According to the World Economic Forum’s Global Risks Report 2024, misinformation and disinformation have emerged as the most severe global risk over the next two years, and the fifth most severe over the next 10 years.

30–39-year-olds are the age group that are least concerned about it but it’s still a top three risk for them, whereas it comes only behind extreme weather for the top concern in 2024 for all age groups. There are also growing fears that the widespread use of misinformation and disinformation may undermine the legitimacy of newly elected governments and officials.

The report also suggests that the spread of mis- and disinformation could drive government-driven censorship, propaganda, and controls on the flow of information.

As billions of people head to the polls this year, how can people be sure that they are making an informed choice, that isn’t influenced by mis- and disinformation?

Although disinformation is often blamed for swaying elections – the research says something else.

The rule of five

If you’re trying to determine whether something you’ve read is fact or fiction, it’s good to not only double check, but triple check too.

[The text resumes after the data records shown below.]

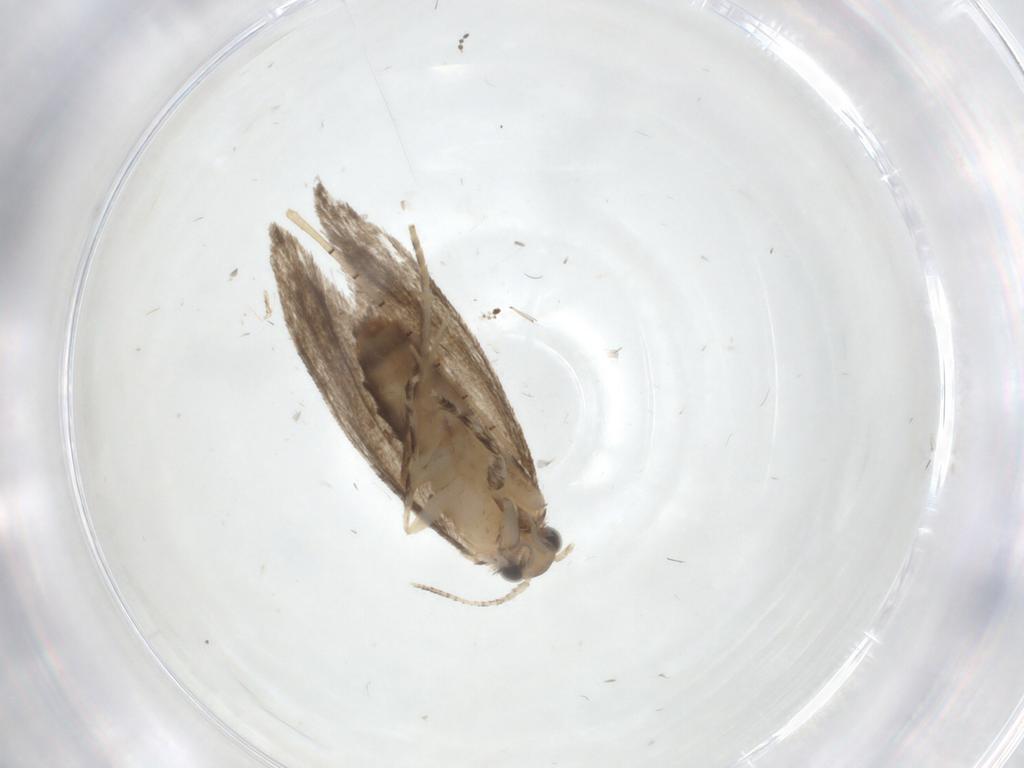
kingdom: Animalia
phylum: Arthropoda
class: Insecta
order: Lepidoptera
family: Tineidae
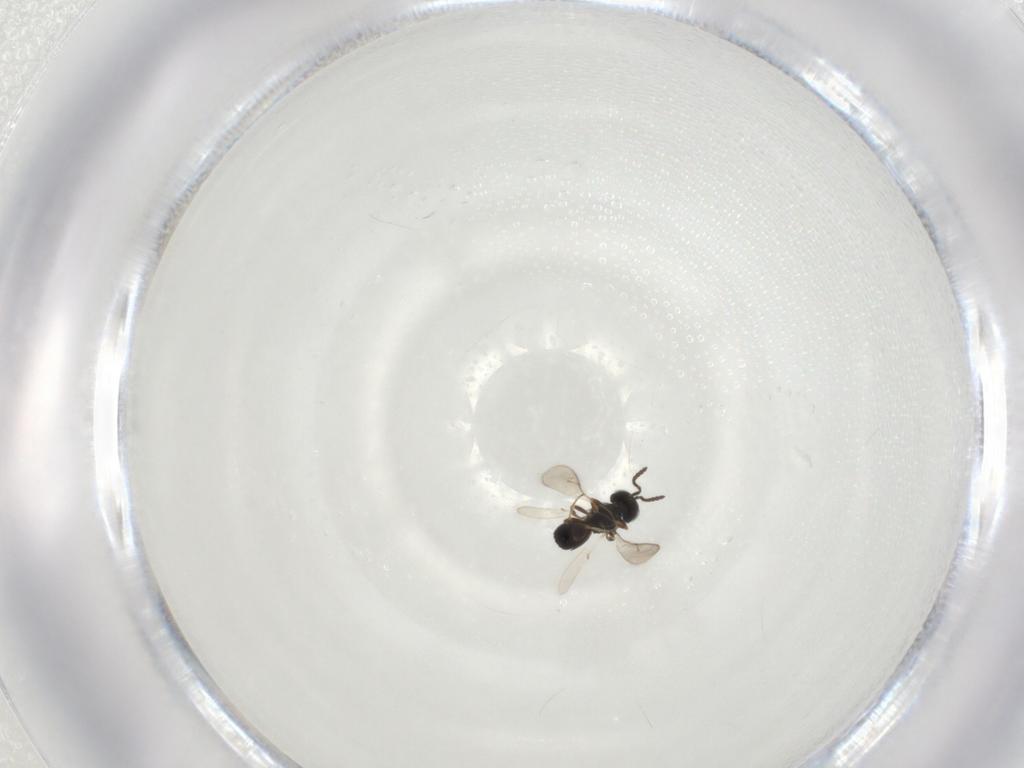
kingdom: Animalia
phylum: Arthropoda
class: Insecta
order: Hymenoptera
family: Scelionidae
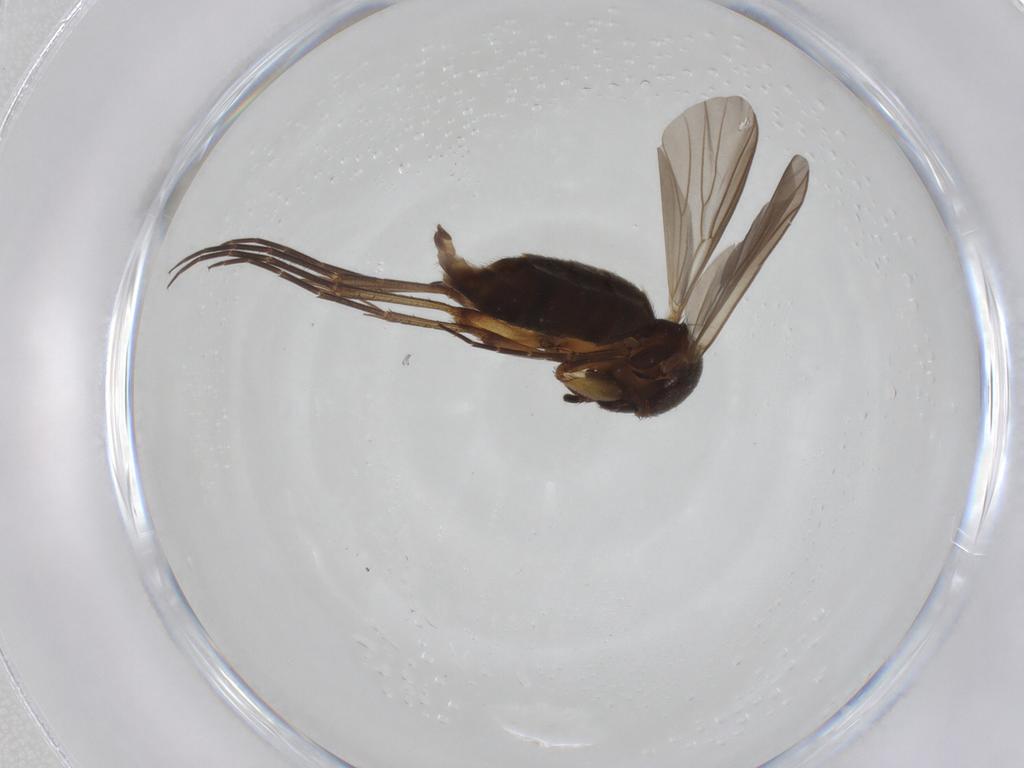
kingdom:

If a story is being shared by multiple reputable sources, the greater the likelihood that it is true.

We like to use the rule of five to ensure that you are accessing multiple sources and challenging your pre-existing biases.  Impartiality is important and confirmation bias is a potential issue that is very real.

Unless we actively seek out alternative sources of information, we are likely to see more of the information that we already align with, and therefore deepen our confirmation bias.

Any easy way to combat this is to find five sources from five perspectives to help you broaden your mind and think critically.

Ultimately, you cannot do this for everything you read, or everything that you’re told, but you should practice this skill before sharing information, especially on social media.

The more you practice it, the more relevant the skills become and the easier it gets to spot bias.